In rejecting Plaintiffs’ civil authority argument, the Appellate Division held that the Executive Orders did not prohibit access to the Plaintiffs’ premises but rather limited the activity on the premises and that the premises were not selectively closed due to damage of properties in the surrounding area. The Appellate Division relied upon numerous federal cases, including a Fifth Circuit Court of Appeals case, Dickie Brennan & Co. v. Lexington Insr. Co. (5th Cir. 2011). The Dickie Brennan court held that a civil authority clause did not apply where the plaintiff incurred business losses when an evacuation order due to an incoming hurricane required its closure because nothing in the record indicated that the evacuation order was “due to” physical damage to other property. Instead, the evacuation order intended to address possible future harm of properties in the storm’s path.
Finally, the Appellate Division rejected Plaintiffs’ request to amend their complaints to add a claim barring the enforcement of the policies’ virus exclusions and endorsements based on the doctrine of regulatory estoppel. Plaintiffs wanted the opportunity to investigate the regulatory history of the virus exclusions to determine whether insurer representatives misrepresented to state regulators that proposed virus exclusion language was intended to merely clarify that coverage was barred under policies that existed at that time, when in reality, the language resulted in a substantial reduction in coverage. If this was true, Plaintiffs argued, the insurers may be prevented from enforcing those provisions pursuant to the doctrine of regulatory estoppel.
The Appellate Division disagreed, holding that the Defendant-Insurers have not taken a position regarding the interpretation of the virus exclusions that is any different from their designated agent’s representations to regulators. In arriving at this finding, the Appellate Division cited several federal court decisions in which courts analyzed the statements made by insurer representatives to regulators, and found that no such misrepresentations were made. In those cases, the courts rejected regulatory estoppel arguments advanced by the insureds. The Appellate Division here found no reason to depart from such well-established authority and, accordingly, rejected Plaintiffs request to amend their complaints.
With this decision, the Appellate Division reinforced the prevailing and consistent legal precedent in the United States on these issues. Physical alteration or damage to covered property is a prerequisite for triggering business interruption coverage under a first-party insurance policy, and virus exclusions will be enforced where applicable.
 Mac Property Group LLC et al. v.

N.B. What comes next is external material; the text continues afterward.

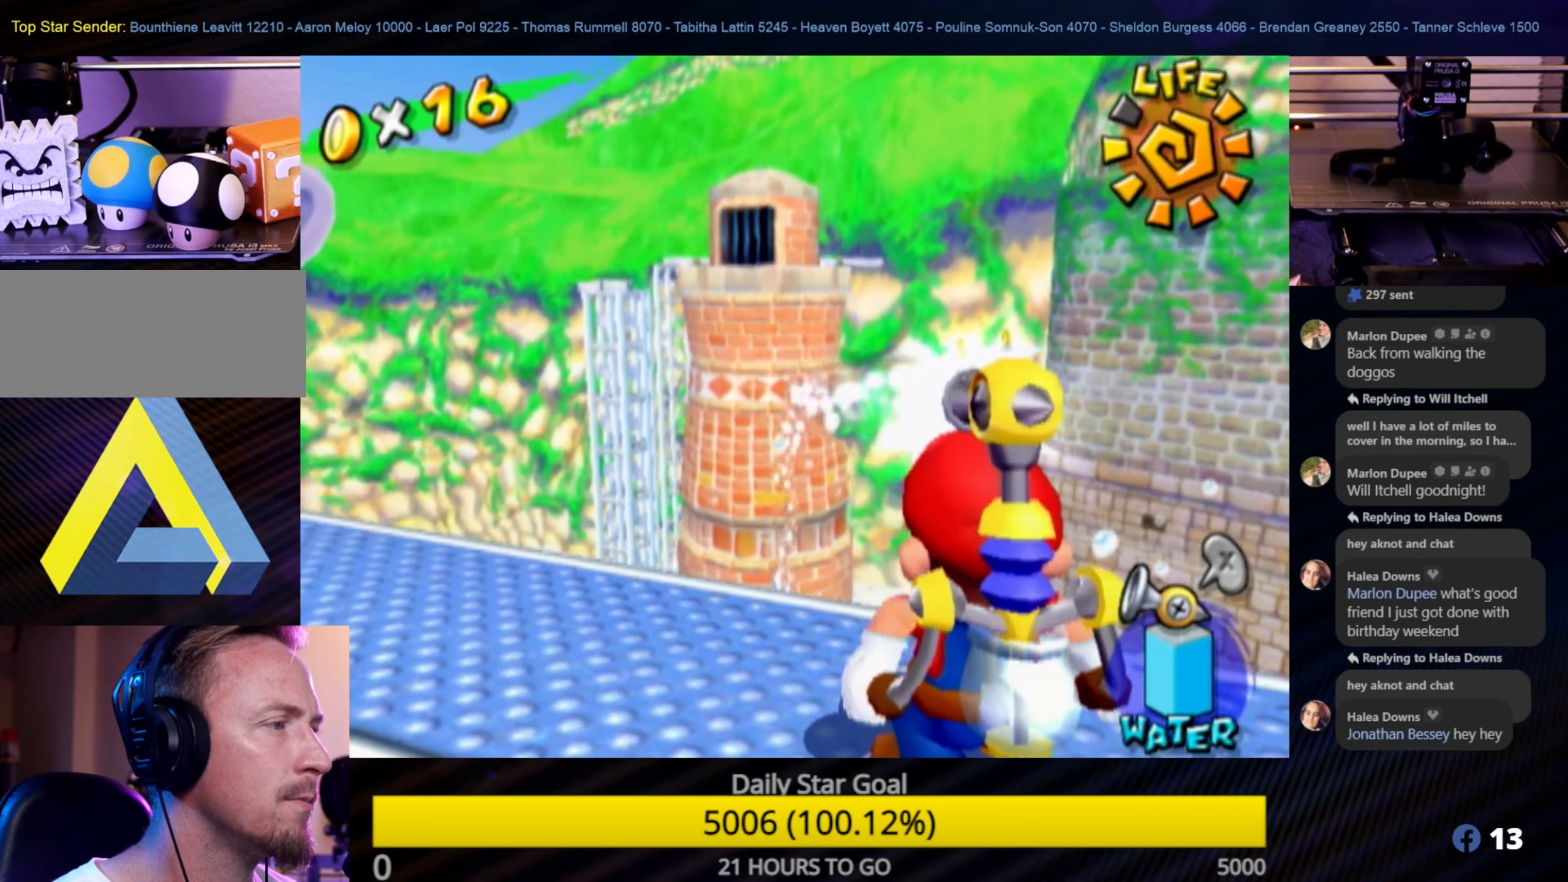
{"buttons": ["R1"], "left_stick": "up", "right_stick": "center", "events": [[400, "left_stick", "up"]]}
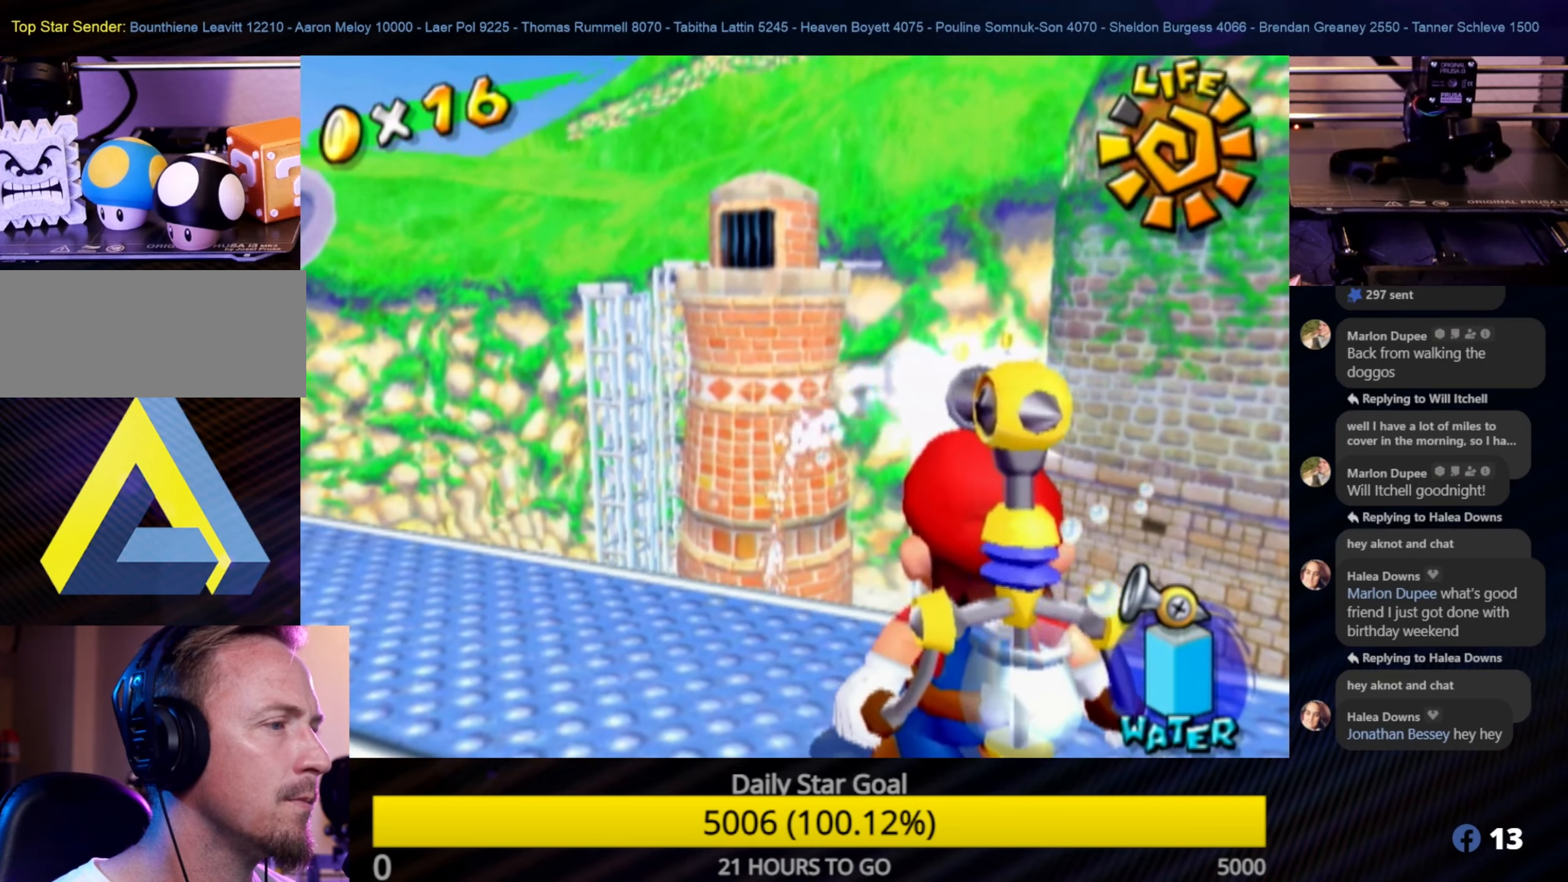
{"buttons": ["R1"], "left_stick": "center", "right_stick": "center", "events": [[34, "left_stick", "center"]]}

Selective Fire and Casualty Insurance Co.; Precious Treasures LLC v. Markel Insurance Co.; FAFB LLC (d/b/a Salted Lime Bar & Kitchen) v. Blackboard Insurance Co.; Country Diner of Mullica Hill Inc. (d/b/a Harrison House) v. Wesco Insurance Co., et al.; Pearl Three Two LLC (d/b/a Route 40 Diner) v. Wesco Insurance Co. et al.,; and Mattdogg Inc. (d/b/a Pure Focus Sports Club) v. Philadelphia Indemnity Insurance Co; (NJ Sup. Ct. Appellate Division).